A FAA, que como todo órgão do governo dos EUA, da NASA ao Congresso, não vai com a cara de Musk, colocou imediatamente o Falcon 9 "de castigo", proibindo a SpaceX de realizar novos lançamentos com o foguete, até que uma investigação minuciosa seja concluída. Somente quando todos os fatores forem considerados, e ações corretivas forem tomadas para que o caso não se repita, eles serão autorizados a voar novamente, o que não tem data para acontecer.

Aí você pergunta, "o que isso tem a ver com a missão Europa Clipper, ela não vai subir em um Falcon Heavy"? Sim, vai, mas é preciso lembrar que o atual mais poderoso foguete da SpaceX em operação é composto por três primeiros estágios do Falcon 9, no que o central é reforçado, e o segundo estágio é o mesmo do foguete-base.

Dessa forma, uma proibição de voo imposta ao Falcon 9 afeta também o Falcon Heavy, que nada mais é do que um derivado, ainda mais considerando que ele foi selecionado para lançar uma carga importante; a última coisa que o governo dos EUA quer, é a Europa Clipper explodindo durante a ascensão.

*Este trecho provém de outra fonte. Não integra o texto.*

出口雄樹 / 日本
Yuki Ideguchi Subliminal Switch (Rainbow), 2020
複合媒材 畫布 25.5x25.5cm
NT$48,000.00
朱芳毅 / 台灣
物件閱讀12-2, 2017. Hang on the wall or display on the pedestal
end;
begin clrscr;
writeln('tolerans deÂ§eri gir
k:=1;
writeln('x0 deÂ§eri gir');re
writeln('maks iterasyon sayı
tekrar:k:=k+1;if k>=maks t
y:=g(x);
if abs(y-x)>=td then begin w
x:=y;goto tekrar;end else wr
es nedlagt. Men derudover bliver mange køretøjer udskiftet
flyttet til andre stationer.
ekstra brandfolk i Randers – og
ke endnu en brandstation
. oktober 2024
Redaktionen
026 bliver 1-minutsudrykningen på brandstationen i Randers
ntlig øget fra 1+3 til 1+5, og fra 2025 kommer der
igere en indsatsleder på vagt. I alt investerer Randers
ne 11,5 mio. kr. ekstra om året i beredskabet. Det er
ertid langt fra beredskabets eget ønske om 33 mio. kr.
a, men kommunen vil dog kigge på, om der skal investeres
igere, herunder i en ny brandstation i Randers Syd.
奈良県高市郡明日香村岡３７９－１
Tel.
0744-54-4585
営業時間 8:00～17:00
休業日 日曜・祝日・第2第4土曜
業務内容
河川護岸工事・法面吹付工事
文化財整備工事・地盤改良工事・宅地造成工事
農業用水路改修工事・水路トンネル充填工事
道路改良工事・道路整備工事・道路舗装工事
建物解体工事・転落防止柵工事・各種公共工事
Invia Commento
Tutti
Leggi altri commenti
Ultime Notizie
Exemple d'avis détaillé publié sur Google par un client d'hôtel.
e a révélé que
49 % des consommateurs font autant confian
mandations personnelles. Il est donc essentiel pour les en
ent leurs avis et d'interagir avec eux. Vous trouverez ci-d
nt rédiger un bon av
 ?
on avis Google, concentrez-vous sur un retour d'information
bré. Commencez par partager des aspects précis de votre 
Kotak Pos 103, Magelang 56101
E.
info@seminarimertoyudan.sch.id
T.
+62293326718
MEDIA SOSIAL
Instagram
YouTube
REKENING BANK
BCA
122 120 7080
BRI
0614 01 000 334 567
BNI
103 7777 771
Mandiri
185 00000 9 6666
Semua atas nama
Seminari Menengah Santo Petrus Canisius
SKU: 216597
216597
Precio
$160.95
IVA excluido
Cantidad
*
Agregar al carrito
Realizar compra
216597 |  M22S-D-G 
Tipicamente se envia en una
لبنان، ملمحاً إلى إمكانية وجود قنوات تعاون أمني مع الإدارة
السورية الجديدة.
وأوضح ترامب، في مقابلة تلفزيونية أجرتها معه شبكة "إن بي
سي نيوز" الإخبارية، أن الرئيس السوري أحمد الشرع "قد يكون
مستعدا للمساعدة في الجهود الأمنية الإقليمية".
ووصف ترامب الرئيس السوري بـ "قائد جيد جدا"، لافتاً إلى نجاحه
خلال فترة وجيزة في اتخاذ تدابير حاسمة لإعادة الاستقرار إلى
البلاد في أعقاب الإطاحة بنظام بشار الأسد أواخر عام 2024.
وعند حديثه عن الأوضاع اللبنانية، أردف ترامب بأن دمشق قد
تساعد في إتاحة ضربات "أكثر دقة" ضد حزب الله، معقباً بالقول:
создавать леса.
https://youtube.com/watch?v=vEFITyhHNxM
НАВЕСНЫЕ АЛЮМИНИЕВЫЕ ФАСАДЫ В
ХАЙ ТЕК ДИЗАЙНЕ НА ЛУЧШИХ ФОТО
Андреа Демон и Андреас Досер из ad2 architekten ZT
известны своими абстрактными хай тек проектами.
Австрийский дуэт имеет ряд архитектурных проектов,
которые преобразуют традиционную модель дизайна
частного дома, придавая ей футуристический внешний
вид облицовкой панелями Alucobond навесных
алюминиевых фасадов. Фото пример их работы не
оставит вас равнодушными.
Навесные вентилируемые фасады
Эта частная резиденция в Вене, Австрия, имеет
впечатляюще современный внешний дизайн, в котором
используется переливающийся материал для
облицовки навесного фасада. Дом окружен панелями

Assim, mesmo que os problemas com os MOSFETs da sonda sejam resolvidos a tempo, se a FAA não liberar o Falcon 9 até antes da data de lançamento, a missão da Europa Clipper será adiada do mesmo jeito, e duvido muito que Elon Musk convencerá a agência de aviação que o Falcon Heavy é um foguete diferente.

Uma opção ao Falcon Heavy seria aquilo que você já pensou, o SLS. Originalmente, o Congresso havia determinado que a Europa Clipper seria lançada com o foguete da Boeing, mas a NASA requisitou um leque maior, e acabou fechando com a SpaceX.

Eu não duvido que senadores e representantes estejam esfregando as mãos no momento (lembre-se, o SLS é uma plataforma política), assim como a Boeing, caso o foguete do Musk permaneça no chão por tempo indeterminado, devido a "preocupações com a segurança", segundo a posição oficial da FAA.

A SpaceX anunciou que irá colaborar com a FAA, até porque não tem outra opção.